Emmet is a town in Dodge County, Wisconsin, United States. The population was 1,310 at the 2020 census.

==Geography==
According to the United States Census Bureau, the town has a total area of 31.7 square miles (82.2 km^{2}), all land.

==Demographics==
At the 2000 census there were 1,221 people, 414 households, and 343 families living in the town. The population density was 38.5 people per square mile (14.9/km^{2}). There were 427 housing units at an average density of 13.5 per square mile (5.2/km^{2}). The racial makeup of the town was 96.97% White, 0.08% African American, 0.41% Native American, 1.06% Asian, 0.74% from other races, and 0.74% from two or more races. Hispanic or Latino of any race were 1.80%.

Of the 414 households 41.8% had children under the age of 18 living with them, 73.4% were married couples living together, 4.6% had a female householder with no husband present, and 17.1% were non-families. 11.4% of households were one person and 4.8% were one person aged 65 or older. The average household size was 2.95 and the average family size was 3.21.
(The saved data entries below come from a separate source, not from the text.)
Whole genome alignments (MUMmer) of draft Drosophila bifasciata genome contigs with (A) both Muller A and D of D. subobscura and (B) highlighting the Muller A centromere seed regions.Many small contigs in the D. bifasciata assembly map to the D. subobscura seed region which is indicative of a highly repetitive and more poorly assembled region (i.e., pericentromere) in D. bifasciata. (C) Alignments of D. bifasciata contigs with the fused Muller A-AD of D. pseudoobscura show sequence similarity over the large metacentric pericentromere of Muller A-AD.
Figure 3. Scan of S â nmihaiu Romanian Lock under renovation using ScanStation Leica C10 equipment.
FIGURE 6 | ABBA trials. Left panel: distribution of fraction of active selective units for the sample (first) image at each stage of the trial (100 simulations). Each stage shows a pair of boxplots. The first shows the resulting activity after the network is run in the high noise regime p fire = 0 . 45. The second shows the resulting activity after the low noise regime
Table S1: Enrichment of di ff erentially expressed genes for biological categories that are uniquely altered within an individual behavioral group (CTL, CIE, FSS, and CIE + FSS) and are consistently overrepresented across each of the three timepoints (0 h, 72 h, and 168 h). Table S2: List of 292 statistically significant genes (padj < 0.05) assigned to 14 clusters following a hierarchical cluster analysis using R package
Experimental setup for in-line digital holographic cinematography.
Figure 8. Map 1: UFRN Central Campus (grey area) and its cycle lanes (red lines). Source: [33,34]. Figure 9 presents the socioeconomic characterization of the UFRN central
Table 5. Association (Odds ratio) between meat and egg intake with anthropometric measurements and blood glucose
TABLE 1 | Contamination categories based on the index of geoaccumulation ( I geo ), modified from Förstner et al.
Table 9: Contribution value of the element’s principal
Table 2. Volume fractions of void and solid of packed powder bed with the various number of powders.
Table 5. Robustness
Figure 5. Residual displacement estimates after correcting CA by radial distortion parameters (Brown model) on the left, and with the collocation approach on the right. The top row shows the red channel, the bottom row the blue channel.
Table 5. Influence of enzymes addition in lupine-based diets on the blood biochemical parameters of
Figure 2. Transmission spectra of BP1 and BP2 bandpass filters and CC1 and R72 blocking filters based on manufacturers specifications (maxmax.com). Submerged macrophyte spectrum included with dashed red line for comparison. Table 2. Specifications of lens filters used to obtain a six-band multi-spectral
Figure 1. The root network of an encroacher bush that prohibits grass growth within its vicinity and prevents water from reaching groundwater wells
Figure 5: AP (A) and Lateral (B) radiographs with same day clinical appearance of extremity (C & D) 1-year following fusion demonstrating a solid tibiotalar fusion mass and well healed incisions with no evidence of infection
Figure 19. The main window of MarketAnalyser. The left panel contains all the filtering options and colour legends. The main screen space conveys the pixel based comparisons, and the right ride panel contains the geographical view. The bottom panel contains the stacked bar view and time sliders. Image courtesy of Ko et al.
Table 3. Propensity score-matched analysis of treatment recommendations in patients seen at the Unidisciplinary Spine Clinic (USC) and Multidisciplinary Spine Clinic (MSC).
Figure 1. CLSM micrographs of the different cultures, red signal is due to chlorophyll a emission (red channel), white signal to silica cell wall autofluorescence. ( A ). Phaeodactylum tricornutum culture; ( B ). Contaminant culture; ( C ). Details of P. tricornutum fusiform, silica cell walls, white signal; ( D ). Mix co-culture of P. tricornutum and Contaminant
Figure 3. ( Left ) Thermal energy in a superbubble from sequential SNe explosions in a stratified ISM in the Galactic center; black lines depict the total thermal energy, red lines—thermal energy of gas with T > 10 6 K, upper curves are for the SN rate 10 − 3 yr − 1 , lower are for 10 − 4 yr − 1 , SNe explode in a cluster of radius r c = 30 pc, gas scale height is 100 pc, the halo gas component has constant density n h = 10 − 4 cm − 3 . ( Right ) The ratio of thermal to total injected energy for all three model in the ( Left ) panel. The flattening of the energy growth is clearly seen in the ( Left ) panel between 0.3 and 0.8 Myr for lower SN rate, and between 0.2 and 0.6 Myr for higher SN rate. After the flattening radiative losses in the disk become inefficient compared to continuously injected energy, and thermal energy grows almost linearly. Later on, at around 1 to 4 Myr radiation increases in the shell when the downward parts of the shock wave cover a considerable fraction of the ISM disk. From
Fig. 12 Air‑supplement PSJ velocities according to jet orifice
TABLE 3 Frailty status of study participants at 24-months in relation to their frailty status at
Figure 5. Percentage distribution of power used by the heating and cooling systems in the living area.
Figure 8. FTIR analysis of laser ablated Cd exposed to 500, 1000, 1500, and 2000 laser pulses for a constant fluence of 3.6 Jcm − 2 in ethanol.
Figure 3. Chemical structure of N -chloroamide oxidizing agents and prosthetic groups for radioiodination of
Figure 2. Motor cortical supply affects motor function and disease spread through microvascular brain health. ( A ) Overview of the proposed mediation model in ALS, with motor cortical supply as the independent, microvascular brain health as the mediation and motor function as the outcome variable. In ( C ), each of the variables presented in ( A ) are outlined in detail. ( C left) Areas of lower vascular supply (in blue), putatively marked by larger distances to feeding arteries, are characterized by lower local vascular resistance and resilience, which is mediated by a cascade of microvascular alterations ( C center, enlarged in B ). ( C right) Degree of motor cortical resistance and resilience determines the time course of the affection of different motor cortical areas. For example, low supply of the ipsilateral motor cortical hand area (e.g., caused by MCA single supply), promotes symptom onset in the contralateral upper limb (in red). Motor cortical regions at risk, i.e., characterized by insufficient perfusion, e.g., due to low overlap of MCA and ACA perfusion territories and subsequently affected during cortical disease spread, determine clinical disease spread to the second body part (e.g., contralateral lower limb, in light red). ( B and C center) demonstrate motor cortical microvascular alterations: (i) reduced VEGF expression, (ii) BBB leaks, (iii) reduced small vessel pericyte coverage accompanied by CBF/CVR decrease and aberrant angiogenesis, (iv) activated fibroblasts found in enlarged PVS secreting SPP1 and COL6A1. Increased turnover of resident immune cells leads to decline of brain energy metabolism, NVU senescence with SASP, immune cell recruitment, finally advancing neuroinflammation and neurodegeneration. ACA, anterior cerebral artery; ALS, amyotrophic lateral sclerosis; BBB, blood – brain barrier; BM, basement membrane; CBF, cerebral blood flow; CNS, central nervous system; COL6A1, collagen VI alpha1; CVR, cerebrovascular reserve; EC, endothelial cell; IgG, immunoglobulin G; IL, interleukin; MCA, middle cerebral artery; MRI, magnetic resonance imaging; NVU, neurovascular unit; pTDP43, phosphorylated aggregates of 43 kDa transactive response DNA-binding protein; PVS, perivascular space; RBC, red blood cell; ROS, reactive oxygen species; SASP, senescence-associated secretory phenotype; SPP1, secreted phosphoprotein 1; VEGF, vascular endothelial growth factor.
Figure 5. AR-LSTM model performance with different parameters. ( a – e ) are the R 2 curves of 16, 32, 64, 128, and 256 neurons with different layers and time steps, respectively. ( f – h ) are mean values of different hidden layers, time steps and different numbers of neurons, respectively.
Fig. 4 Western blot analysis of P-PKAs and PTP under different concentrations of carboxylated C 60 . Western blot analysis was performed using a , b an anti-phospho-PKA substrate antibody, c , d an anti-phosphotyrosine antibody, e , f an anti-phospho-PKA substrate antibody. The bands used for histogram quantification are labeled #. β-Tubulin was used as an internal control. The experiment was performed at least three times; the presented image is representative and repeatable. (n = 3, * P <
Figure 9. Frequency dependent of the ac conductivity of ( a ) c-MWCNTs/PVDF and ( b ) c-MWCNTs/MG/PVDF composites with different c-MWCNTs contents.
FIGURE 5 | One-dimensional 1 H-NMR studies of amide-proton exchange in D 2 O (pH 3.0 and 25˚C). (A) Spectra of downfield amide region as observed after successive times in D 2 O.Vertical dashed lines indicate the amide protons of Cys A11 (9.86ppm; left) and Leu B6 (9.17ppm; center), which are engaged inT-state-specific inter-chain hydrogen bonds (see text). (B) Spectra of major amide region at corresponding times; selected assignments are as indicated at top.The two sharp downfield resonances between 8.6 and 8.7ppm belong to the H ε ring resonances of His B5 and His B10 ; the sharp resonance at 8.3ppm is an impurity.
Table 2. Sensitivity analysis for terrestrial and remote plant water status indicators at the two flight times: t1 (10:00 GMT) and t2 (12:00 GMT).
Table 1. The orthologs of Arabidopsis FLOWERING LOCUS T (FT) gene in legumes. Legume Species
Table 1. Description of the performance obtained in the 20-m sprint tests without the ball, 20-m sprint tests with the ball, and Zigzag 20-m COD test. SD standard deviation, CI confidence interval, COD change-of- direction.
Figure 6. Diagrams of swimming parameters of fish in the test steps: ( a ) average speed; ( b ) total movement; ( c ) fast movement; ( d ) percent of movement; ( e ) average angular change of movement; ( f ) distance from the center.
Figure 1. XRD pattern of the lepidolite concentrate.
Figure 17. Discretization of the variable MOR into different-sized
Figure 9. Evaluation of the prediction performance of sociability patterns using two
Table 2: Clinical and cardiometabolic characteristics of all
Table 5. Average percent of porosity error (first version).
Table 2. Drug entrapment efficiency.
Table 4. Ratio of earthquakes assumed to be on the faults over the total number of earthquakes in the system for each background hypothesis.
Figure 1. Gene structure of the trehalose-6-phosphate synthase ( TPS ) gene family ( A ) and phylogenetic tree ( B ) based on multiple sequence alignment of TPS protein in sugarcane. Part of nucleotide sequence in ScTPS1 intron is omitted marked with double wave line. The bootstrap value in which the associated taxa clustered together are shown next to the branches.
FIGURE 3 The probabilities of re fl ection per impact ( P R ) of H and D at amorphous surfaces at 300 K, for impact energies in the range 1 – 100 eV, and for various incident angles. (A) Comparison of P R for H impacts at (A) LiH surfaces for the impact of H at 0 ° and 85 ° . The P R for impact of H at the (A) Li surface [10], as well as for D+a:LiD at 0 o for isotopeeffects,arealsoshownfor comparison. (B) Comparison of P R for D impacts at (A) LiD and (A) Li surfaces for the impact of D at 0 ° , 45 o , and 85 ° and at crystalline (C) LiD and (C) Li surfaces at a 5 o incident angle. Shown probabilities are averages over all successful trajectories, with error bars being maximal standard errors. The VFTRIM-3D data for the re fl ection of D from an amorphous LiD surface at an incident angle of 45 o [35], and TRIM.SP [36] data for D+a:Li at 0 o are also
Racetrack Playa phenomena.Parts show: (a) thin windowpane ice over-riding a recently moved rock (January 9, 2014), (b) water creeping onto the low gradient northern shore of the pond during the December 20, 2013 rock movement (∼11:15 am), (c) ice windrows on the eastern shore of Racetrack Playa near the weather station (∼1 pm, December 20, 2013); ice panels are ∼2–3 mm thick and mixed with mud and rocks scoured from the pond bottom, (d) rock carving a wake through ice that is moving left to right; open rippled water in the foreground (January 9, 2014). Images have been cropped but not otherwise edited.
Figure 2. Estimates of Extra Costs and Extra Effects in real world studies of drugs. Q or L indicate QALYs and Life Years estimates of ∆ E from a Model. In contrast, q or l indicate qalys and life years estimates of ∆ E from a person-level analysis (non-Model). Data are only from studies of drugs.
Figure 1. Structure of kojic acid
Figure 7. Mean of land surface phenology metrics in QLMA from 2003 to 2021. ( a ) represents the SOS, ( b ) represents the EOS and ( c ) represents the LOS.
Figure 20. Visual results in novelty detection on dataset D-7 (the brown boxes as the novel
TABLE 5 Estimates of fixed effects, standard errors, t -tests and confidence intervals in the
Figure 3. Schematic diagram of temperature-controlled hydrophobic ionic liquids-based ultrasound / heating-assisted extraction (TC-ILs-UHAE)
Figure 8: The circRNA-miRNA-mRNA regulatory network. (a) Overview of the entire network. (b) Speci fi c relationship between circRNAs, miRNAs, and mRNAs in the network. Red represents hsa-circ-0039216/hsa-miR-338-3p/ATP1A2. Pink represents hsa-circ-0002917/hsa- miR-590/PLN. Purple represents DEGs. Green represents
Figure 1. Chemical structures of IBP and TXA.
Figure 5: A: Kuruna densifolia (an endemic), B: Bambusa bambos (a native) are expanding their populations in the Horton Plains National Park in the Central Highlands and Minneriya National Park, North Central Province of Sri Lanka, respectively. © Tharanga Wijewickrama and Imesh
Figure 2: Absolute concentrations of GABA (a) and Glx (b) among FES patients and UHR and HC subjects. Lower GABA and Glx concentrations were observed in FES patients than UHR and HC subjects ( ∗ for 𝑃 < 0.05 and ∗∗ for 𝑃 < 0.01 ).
The age distribution was 28.1% under the age of 18, 7.4% from 18 to 24, 31.1% from 25 to 44, 24.8% from 45 to 64, and 8.6% 65 or older. The median age was 37 years. For every 100 females, there were 109.4 males. For every 100 females age 18 and over, there were 110.6 males.

The median household income was $51,154 and the median family income was $53,438. Males had a median income of $33,750 versus $24,457 for females. The per capita income for the town was $18,904. About 2.1% of families and 2.3% of the population were below the poverty line, including 1.6% of those under age 18 and 2.9% of those age 65 or over.